Jan. 15 (Bloomberg) -- Japanese Economy Minister Akira Amari said the nation faces risks from any excessive decline in the yen, highlighting limits on Prime Minister Shinzo Abe’s campaign to drive down the currency.
“If the yen excessively weakens, this would cause a spike in import prices,” Amari told reporters in Tokyo today. “It would be a benefit for exports, but would have harmful effects on people’s livelihoods.”
Fiscal stimulus and the prospect of more central-bank easing drove a decline of about 10 percent in the yen against the dollar in two months, aiding Japanese exporters as the nation struggles to climb out of recession. Any strengthening of the currency could limit the stock rally that prompted Bank of America Corp. to upgrade its forecast for equities to a 39 percent gain through year-end.
“Further depreciation of the yen is necessary to boost manufacturers’ profits and improve price competitiveness,” said Junko Nishioka, chief economist at RBS Securities Japan Ltd. and a former BOJ official.

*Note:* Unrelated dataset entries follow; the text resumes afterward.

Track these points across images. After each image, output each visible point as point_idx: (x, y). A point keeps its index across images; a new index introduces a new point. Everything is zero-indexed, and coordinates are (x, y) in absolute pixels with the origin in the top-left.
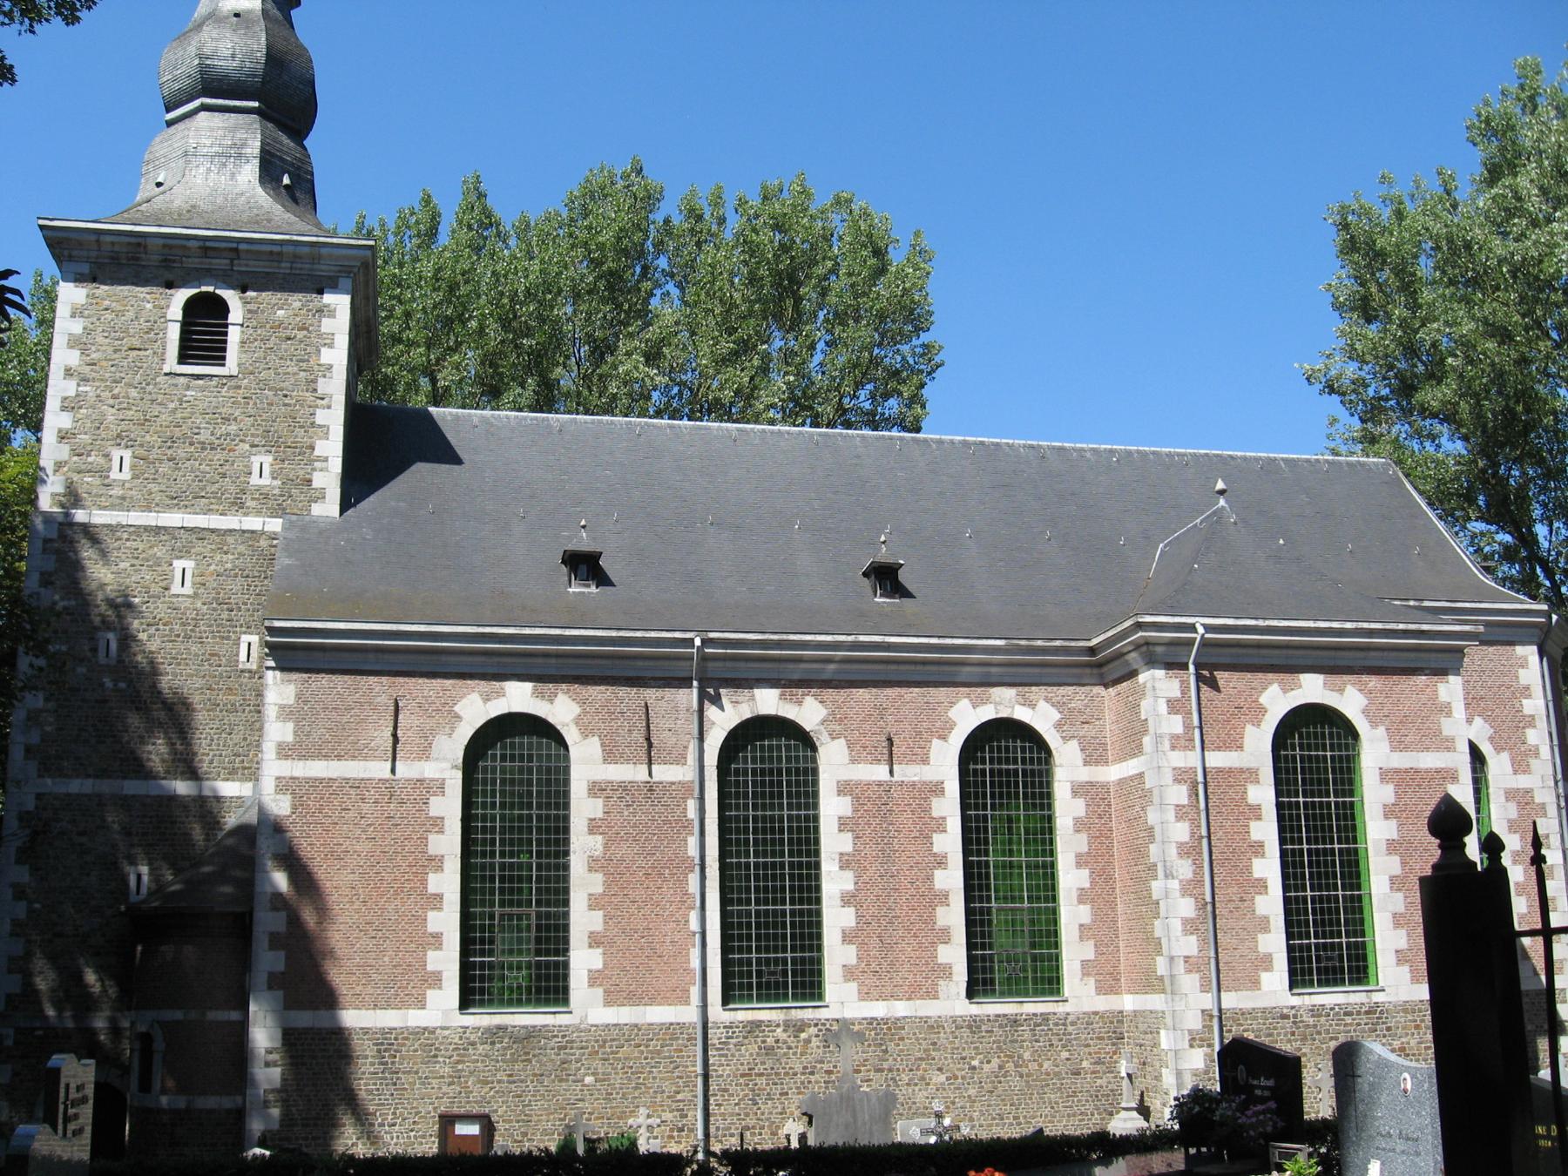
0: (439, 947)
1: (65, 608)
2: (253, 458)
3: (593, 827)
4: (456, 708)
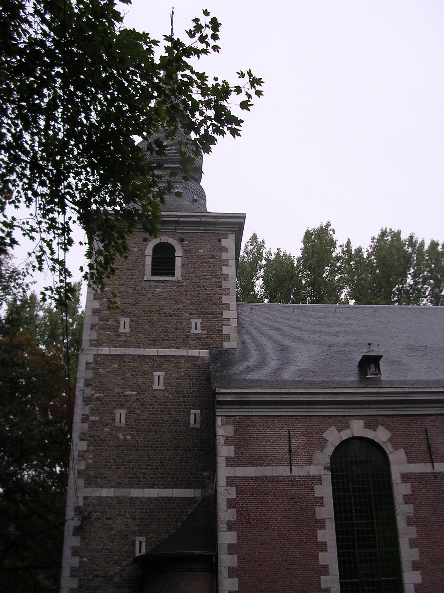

The Japanese currency gained 0.6 percent to 89.95 per dollar as of 1:15 p.m. in Tokyo, heading for the first gain in five days. The Nikkei 225 Stock Average and the broader Topix Index pared increases, with both up 0.6 percent.
Amari said today that the currency is “correcting” to a level in line with economic fundamentals, while declining to comment on an appropriate value.
Bank of Japan Governor Masaaki Shirakawa said today that the nation’s economy remains weak ahead of a Jan 21-22 meeting where the central bank will decide whether to add to stimulus for the fourth time in five months.
“Exports and production are decreasing as the global slowdown continues,” Shirakawa said at a gathering of BOJ branch managers in Tokyo, adding that the bank will pursue “powerful monetary easing.”
Goldman Sachs Group Inc., Bank of America and Nomura Holdings Inc. are predicting Japanese stocks will extend their longest streak of gains in 23 years.
The Topix rose for nine straight weeks through Jan. 11, the longest stretch since December 1989, when it hit a record 2,886.5. Goldman Sachs boosted its estimate to 1,000 on Jan. 7 from 930, while Bank of America increased its 12-month estimate to 1,250 from 1,050, according to a Jan. 11 note.
Abe announced 10.3 trillion yen ($116 billion) in additional stimulus on Jan. 11 and is pressuring the Bank of Japan to double its inflation target to 2 percent after the third recession in five years. Goldman Sachs is buying shares of exporters, financial firms and utilities, Hiroyuki Ito, Tokyo-based head of equity investment at Goldman Sachs Asset Management Co., said last month.
International Monetary Fund official Zhu Min said today that Japan’s debt burden is becoming “more serious” as the government takes extra steps to stimulate growth in the world’s third-biggest economy. Zhu, a deputy managing director at the IMF, spoke in an interview in Hong Kong, where he’s attending the Asian Financial Forum.
The risk is that the nation’s debt burden, estimated by the IMF at 237 percent of gross domestic product last year, will lead to a surge in government bond yields.
Elsewhere in the Asia Pacific region today, New Zealand business confidence surged to the highest in five quarters, while the country’s home sales rose in December from a year earlier.
German economic growth probably slowed in 2012, according to a Bloomberg survey of economists ahead of data due today. Spain, Italy and Germany are scheduled to release inflation numbers for December.
U.S. retail sales probably rose in December as Americans wrapped up their holiday shopping and auto dealers closed out the best two months since 2008, economists surveyed by Bloomberg News predicted. A Federal Reserve report may show New-York area industrial activity stabilized in January, according to a separate survey.